Setelah Lu Qingqing mabuk, mata Dai Chenming langsung memancarkan nafsu. Ia membaui bau alkohol, “Kalau sudah pada mabuk, mari cari tempat istirahat dulu.” Kata-katanya sangat jelas, sehingga anak buahnya segera memeluk Bingbing, Yuanyuan, dan Xiaomei.
Namun, tak disangka Xiaomei tiba-tiba menolak dan melemparkan botol ke kepala anak buah itu. “Bam!” Suara keras terdengar, kepala anak buah itu langsung berdarah. Xiaomei marah menunjuk, “Apa-apaan kamu sentuh aku?!”

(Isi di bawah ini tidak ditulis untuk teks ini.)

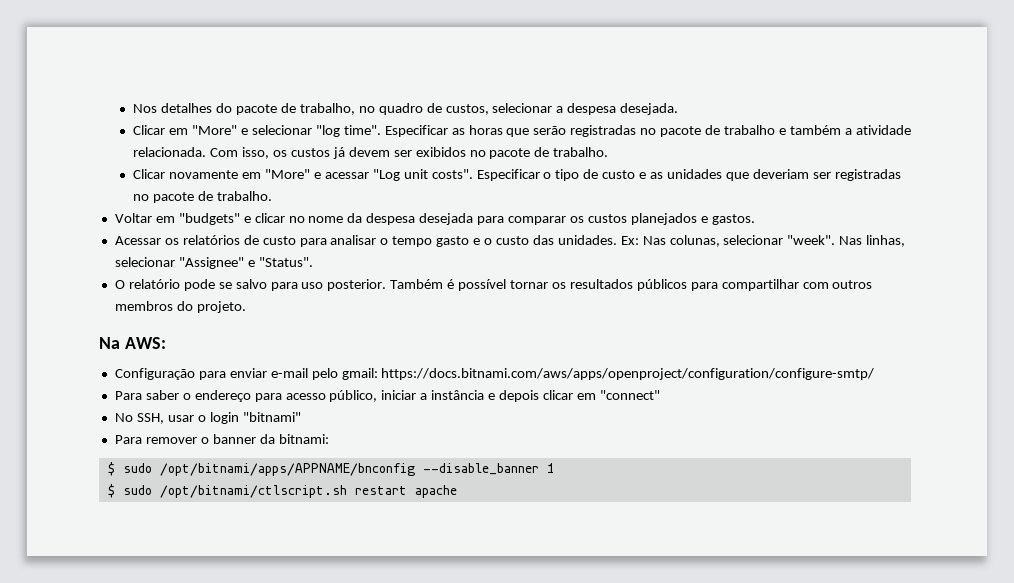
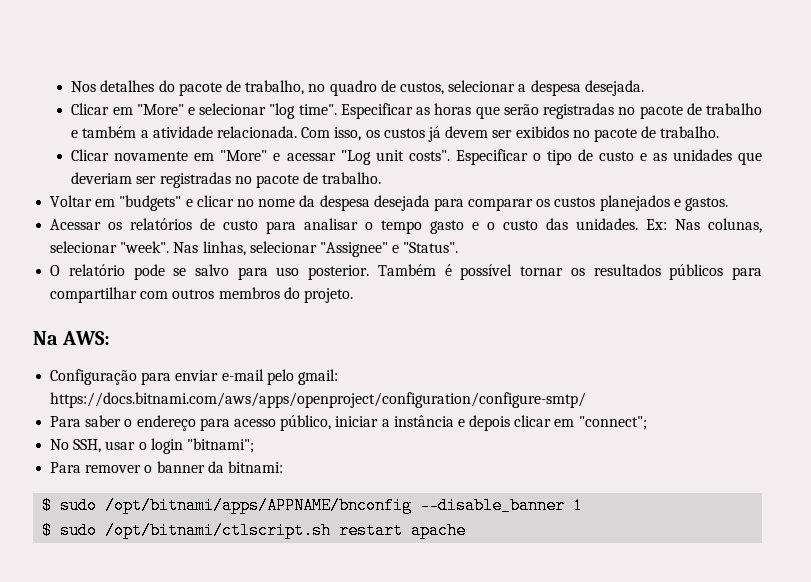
[599,390,660,400] "connect" -> [578,416,647,430] "connect";
[242,412,301,422] "bitnami" -> [186,438,254,453] "bitnami";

Jelas dia merasa dilecehkan. Xiao Fan pura-pura mabuk, bersandar di sofa dengan mata setengah tertutup, ingin melihat apa rencana Dai Chenming. Namun, apa yang terjadi membuat Xiao Fan langsung memasukkan nama Dai Chenming ke daftar hitam.
Melihat Xiaomei tidak mengerti situasi, Dai Chenming marah dan menampar wajahnya, dengan sombong berkata, “Sialan, kamu pura-pura! Aku akan mengupas bajumu sekarang juga!” Dia langsung mencoba merobek rok Xiaomei.
Xiaomei tidak sekuat dia, tamparan itu membuatnya pusing dan terus mundur. Dai Chenming sepenuhnya melupakan Lu Qingqing. Baginya, Lu Qingqing dan Xiao Fan yang sudah mabuk adalah domba yang siap disembelih.
Xiaomei mencoba melawan, tapi Dai Chenming kembali menamparnya. Saat tangannya hendak meraba dadanya, Xiao Fan berpura-pura berguling dan menendang betis Dai Chenming.
Dai Chenming meringis dan jatuh ke lantai, memandang Xiao Fan dengan tatapan marah. Melihat Xiao Fan masih terengah-engah, ia pikir itu tidak disengaja dan sementara waktu memaafkannya.
Xiaomei terpojok di sofa, matanya redup, tampaknya hari ini akan sial. Biasanya dia pendiam dan tak punya pacar, tiba-tiba disentuh oleh pria asing di bagian sensitif, tentu saja marah.
Dai Chenming mengejek, “Oh, sepertinya kamu masih perawan. Kalau kamu tidak mengerti situasi, aku akan buat kamu puas dulu!” Ia menjilat bibir dan melirik Lu Qingqing yang tertidur, membayangkan adegan ganda dalam pikirannya.
Xiaomei menutup mata, air mata membasahi pakaiannya. Tangan Dai Chenming semakin mendekat.
“Bum!”
Tiba-tiba, Xiao Fan sengaja menendang botol bir, botol itu meluncur dan menghantam belakang kepala Dai Chenming. Kepala Dai Chenming berdarah, ia menahan sakit sambil berbalik memandang Xiao Fan dengan tatapan penuh kebencian, “Sialan, bocah ini pura-pura mabuk, licik! Hajar dia sampai cacat!”
Ia sudah sadar Xiao Fan berpura-pura. Anak buahnya segera mengepung Xiao Fan, masing-masing memegang botol bir, siap menyerang.
Mendengar suara itu, Xiaomei berterima kasih pada Xiao Fan dengan tatapan penuh harap.
“Tahan!”
Tiba-tiba terdengar suara langkah berat. Seorang pria botak dengan gaya preman datang bersama lima anggota pasukan baju besi dengan cepat.
“Zhang Qiang, apa kau tidak mau urus urusan orang lain!” Dai Chenming langsung mengenalinya.
Zhang Qiang juga bagian dari “Lima Kuat”, tapi dia yang paling rendah posisinya, bahkan posisinya didukung oleh bosnya yang sebenarnya layak disebut bagian dari “Lima Kuat”.
“Dai Chenming, kau berani membuat keributan di Klub Mawar Tianlai?” Zhang Qiang menyalakan rokok, menatapnya dengan sinis, sama sekali tidak menganggapnya penting.
Dai Chenming merasa dipandang rendah, marah, “Zhang Qiang, aku pikir kau sudah malas buka toko!”
Zhang Qiang melirik Xiao Fan yang masih terbaring di sofa, lalu wajahnya berubah dingin, “Kupikir kau tidak ingin hidup lagi!”